(Dataset items)
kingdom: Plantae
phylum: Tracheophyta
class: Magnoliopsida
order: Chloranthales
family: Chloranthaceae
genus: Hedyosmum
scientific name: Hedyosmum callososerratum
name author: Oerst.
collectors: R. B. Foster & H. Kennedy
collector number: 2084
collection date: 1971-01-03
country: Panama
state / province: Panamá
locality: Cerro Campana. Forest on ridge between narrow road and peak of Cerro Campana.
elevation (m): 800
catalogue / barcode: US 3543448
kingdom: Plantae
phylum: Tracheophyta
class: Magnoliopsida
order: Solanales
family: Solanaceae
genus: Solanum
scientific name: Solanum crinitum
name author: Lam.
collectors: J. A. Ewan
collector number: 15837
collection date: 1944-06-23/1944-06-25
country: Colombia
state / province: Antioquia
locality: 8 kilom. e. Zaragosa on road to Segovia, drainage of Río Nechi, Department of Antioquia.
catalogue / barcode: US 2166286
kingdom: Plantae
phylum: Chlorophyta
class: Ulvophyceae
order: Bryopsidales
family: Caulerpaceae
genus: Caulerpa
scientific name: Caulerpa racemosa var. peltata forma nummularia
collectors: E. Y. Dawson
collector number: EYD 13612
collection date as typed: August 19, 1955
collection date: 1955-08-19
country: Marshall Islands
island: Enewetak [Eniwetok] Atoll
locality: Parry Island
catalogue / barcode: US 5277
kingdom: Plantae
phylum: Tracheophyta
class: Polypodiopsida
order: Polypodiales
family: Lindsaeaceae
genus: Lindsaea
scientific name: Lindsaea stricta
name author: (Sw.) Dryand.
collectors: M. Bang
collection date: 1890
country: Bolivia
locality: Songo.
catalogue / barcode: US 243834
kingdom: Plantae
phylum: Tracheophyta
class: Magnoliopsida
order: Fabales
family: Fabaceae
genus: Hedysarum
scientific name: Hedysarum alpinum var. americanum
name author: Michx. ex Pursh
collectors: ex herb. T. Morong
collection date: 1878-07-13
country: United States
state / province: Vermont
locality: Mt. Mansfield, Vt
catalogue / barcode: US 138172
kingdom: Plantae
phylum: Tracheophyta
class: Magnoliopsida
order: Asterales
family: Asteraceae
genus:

* [WHAT YOU NEED TO DO] Could you rewrite the rows as a numbered list, from the very first line through the line containing "collection date: 1890", with both of those lines included and any blank lines left out?

* [THE ANSWER]
1. kingdom: Plantae
2. phylum: Tracheophyta
3. class: Magnoliopsida
4. order: Chloranthales
5. family: Chloranthaceae
6. genus: Hedyosmum
7. scientific name: Hedyosmum callososerratum
8. name author: Oerst.
9. collectors: R. B. Foster & H. Kennedy
10. collector number: 2084
11. collection date: 1971-01-03
12. country: Panama
13. state / province: Panamá
14. locality: Cerro Campana. Forest on ridge between narrow road and peak of Cerro Campana.
15. elevation (m): 800
16. catalogue / barcode: US 3543448
17. kingdom: Plantae
18. phylum: Tracheophyta
19. class: Magnoliopsida
20. order: Solanales
21. family: Solanaceae
22. genus: Solanum
23. scientific name: Solanum crinitum
24. name author: Lam.
25. collectors: J. A. Ewan
26. collector number: 15837
27. collection date: 1944-06-23/1944-06-25
28. country: Colombia
29. state / province: Antioquia
30. locality: 8 kilom. e. Zaragosa on road to Segovia, drainage of Río Nechi, Department of Antioquia.
31. catalogue / barcode: US 2166286
32. kingdom: Plantae
33. phylum: Chlorophyta
34. class: Ulvophyceae
35. order: Bryopsidales
36. family: Caulerpaceae
37. genus: Caulerpa
38. scientific name: Caulerpa racemosa var. peltata forma nummularia
39. collectors: E. Y. Dawson
40. collector number: EYD 13612
41. collection date as typed: August 19, 1955
42. collection date: 1955-08-19
43. country: Marshall Islands
44. island: Enewetak [Eniwetok] Atoll
45. locality: Parry Island
46. catalogue / barcode: US 5277
47. kingdom: Plantae
48. phylum: Tracheophyta
49. class: Polypodiopsida
50. order: Polypodiales
51. family: Lindsaeaceae
52. genus: Lindsaea
53. scientific name: Lindsaea stricta
54. name author: (Sw.) Dryand.
55. collectors: M. Bang
56. collection date: 1890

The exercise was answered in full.